**TESTO PROPOSTO**.
Le Torri Ananas sono l’ultima architettura dimenticata riscoperta dal rap italiano

Sulla copertina di Chic Nisello 2 di Vegas Jones compaiono le Torri Ananas di Cinisello Balsamo, progettate da Riccardo Blumer negli anni Novanta. Ma da Scampia al Rozzol Melara, il rap italiano sta trasformando periferie e architetture dimenticate in nuove icone culturali.

Sulla copertina di Chic Nisello 2, il nuovo progetto di Vegas Jones in uscita il 22 maggio, c’è uno degli edifici più strani e riconoscibili dell’hinterland milanese: le Torri “Ananas” di Cinisello Balsamo.

Progettate da Riccardo Blumer negli anni Novanta per un complesso direzionale, devono il loro soprannome a un’associazione immediata: due volumi alti e arrotondati, rivestiti da una trama tridimensionale che li fa somigliare a un frutto tropicale fuori scala piantato alle porte di Milano.

La facciata è costruita come un sistema di rilievi, pieni e vuoti, inclinazioni e ombre. Non si limita a chiudere l’edificio, ma lo rende riconoscibile da lontano, trasformando una tipologia ordinaria — quella degli uffici — in un oggetto urbano quasi pop. Una stranezza controllata che, nel tempo, ha fatto di un complesso direzionale un vero landmark locale.

Le Torri Ananas di Cinisello Balsamo sulla copertina di Chic Nisello 2, il nuovo progetto di Vegas Jones in uscita il 22 maggio.

Voci del dataset
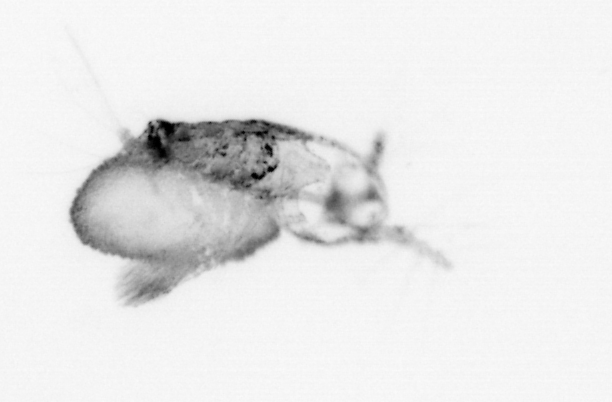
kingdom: Animalia
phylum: Arthropoda
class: Copepoda
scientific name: Copepoda
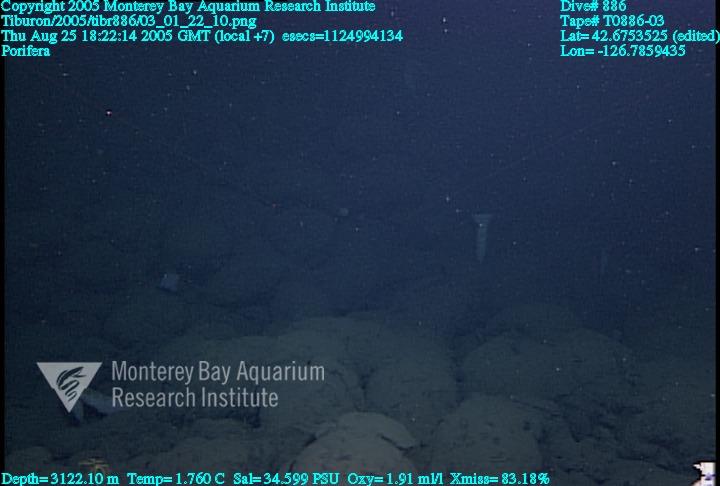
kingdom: Animalia
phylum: Porifera
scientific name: Porifera
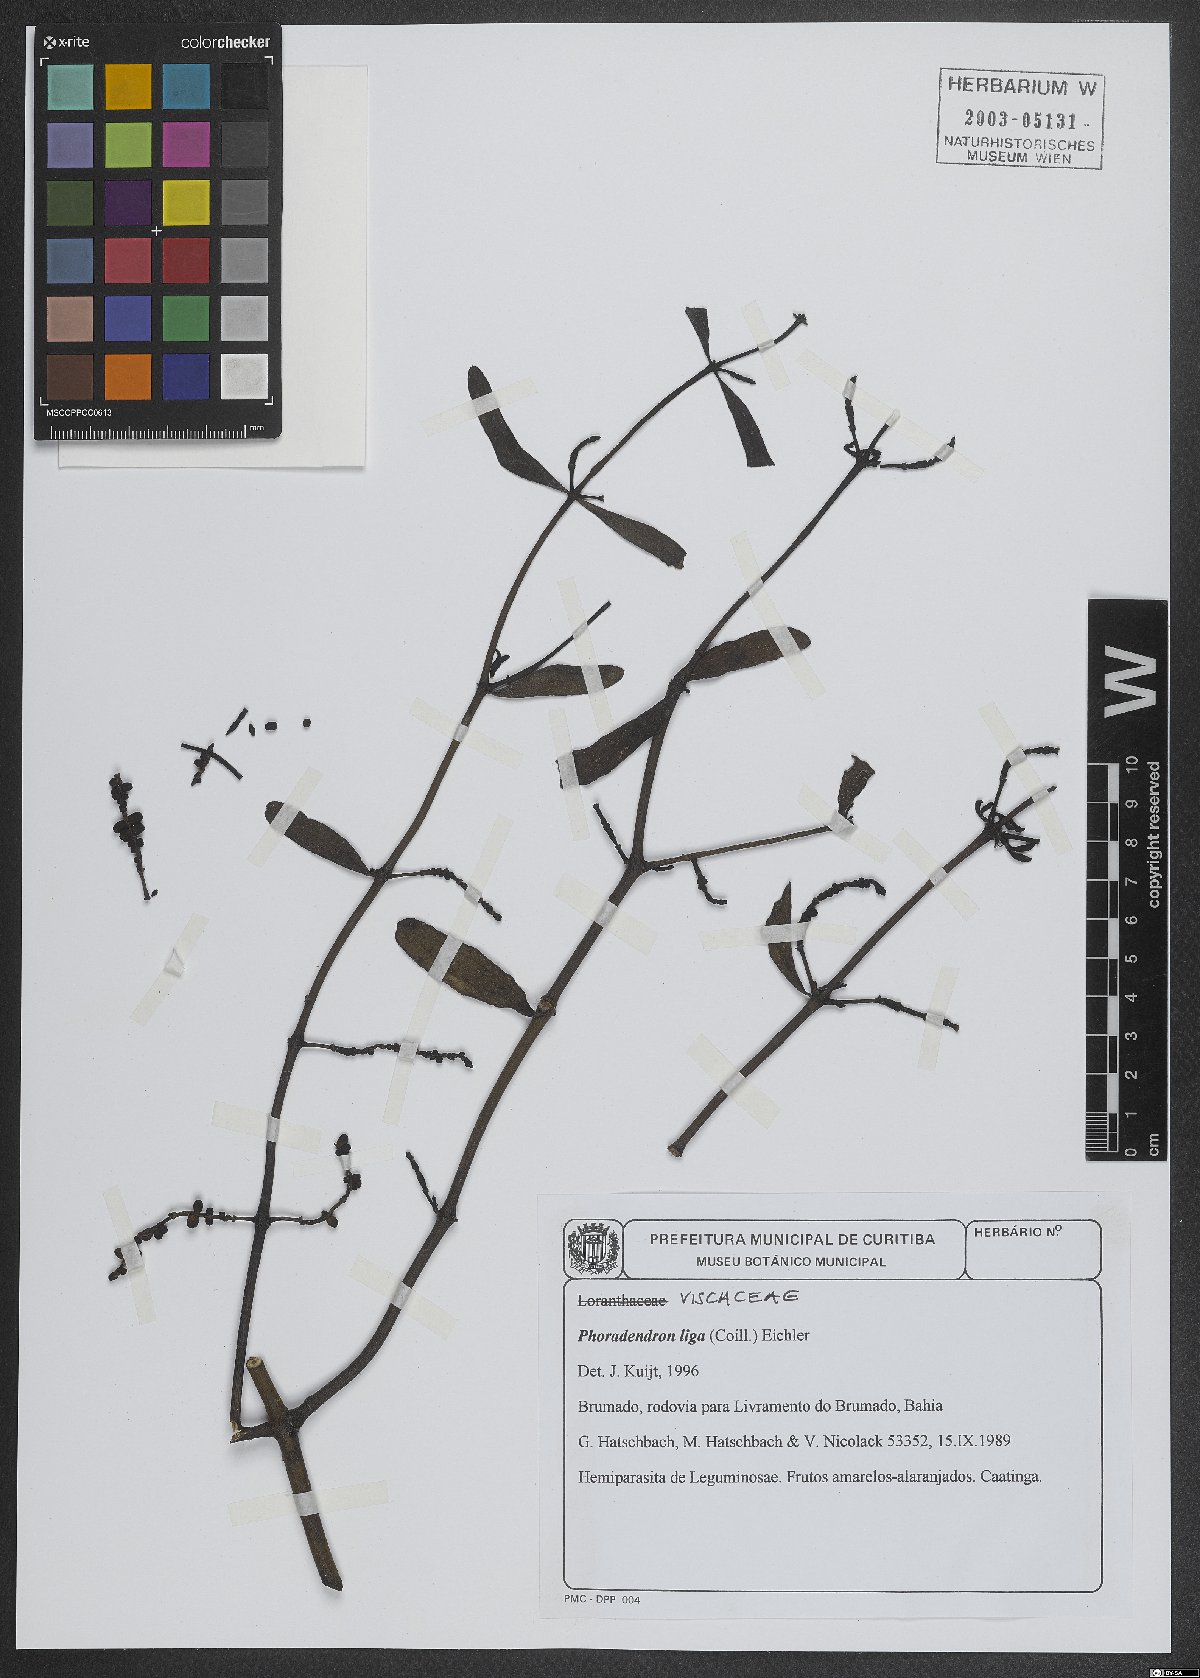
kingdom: Plantae
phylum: Tracheophyta
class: Magnoliopsida
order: Santalales
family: Viscaceae
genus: Phoradendron
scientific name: Phoradendron liga
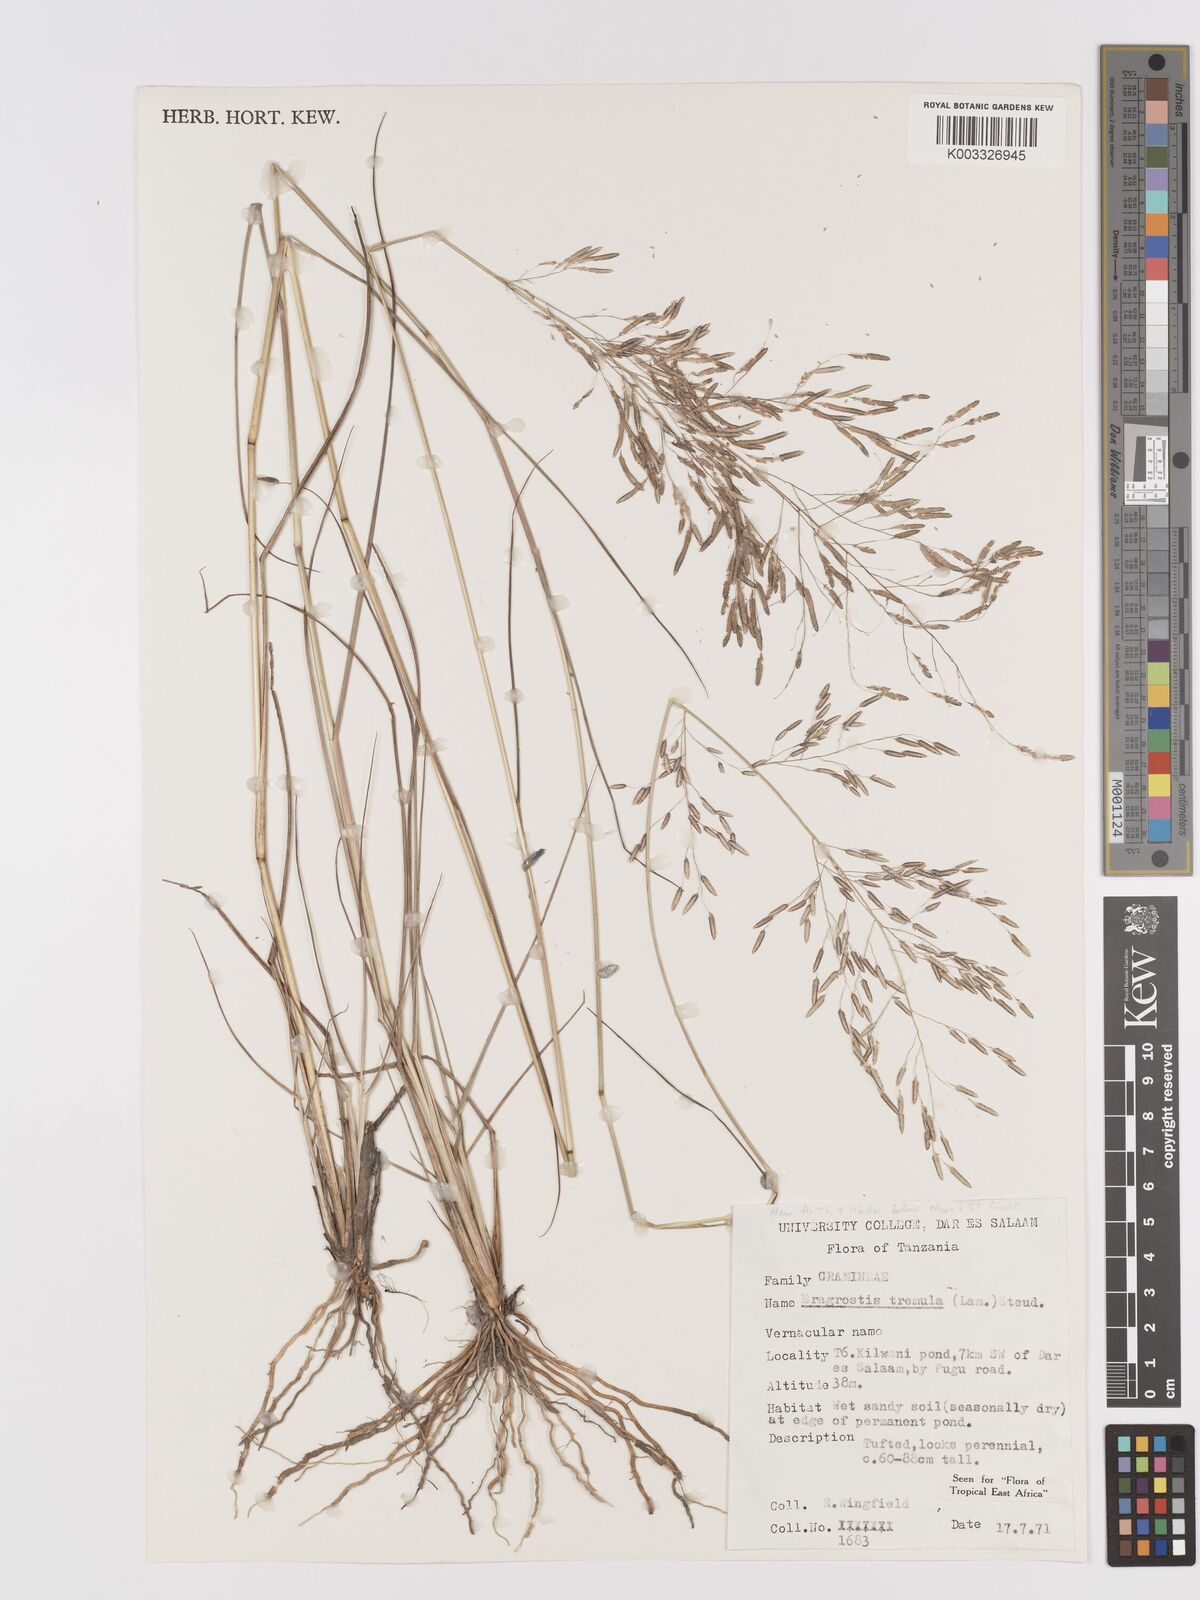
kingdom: Plantae
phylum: Tracheophyta
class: Liliopsida
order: Poales
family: Poaceae
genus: Eragrostis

**ISTRUZIONI**.
Prosegui l'articolo sulle Torri Ananas di Cinisello Balsamo dal punto in cui si ferma. Le righe non servono per svolgere l'esercizio.

**RISPOSTA**.
Anche per questo, la scelta di Vegas Jones non funziona solo come sfondo. Nato a Garbagnate Milanese e cresciuto a Cinisello Balsamo, il rapper torna con il secondo capitolo del progetto che più lo lega alla città e sceglie le Torri Ananas come segno di appartenenza. Nel rap, del resto, i luoghi contano da sempre. Non c’è bad boy senza una periferia da nominare, rivendicare, trasformare in mito personale.

Marracash lo aveva già fatto con la Barona in Badabum Cha Cha (2008), video diventato iconico proprio perché trasformava il quartiere in una dichiarazione d’origine. Un legame ribadito di recente con Marra Block Party, il concerto a scopo benefico che ha riportato il rapper nelle strade in cui è cresciuto.

Da quel lontano 2008, la lista si è allungata. Le Vele di Scampia sono diventate una delle immagini più ricorrenti del rap italiano e francese, da PNL a Lacrim, da Guè a Enzo Dong. Liberato e Francesco Lettieri, nei video di 9 maggio e Tu t’e scurdat’ ’e me, hanno attraversato le architetture di Aldo Loris Rossi a Napoli — da Piazza Grande alla Casa del Portuale — raccontando una città lontana dalla cartolina. Mahmood ha ambientato Tuta Gold nel Rozzol Melara di Trieste, lo stesso complesso brutalista scelto pochi mesi fa anche dalle IVE per il video K-pop di Bang Bang. Fabri Fibra, Emma e Baby Gang hanno invece optato per le architetture del cimitero monumentale di Busto Arsizio, legate a Richino Castiglioni e Luigi Ciapparella, per In Italia 2024.

In un momento in cui molta architettura contemporanea fatica a produrre immagini davvero popolari, il rap sembra aver trovato una funzione inattesa: trasformare edifici marginali, periferici o brutalisti in elementi di immaginario collettivo. Non più semplici sfondi, ma simboli di appartenenza, identità e memoria urbana.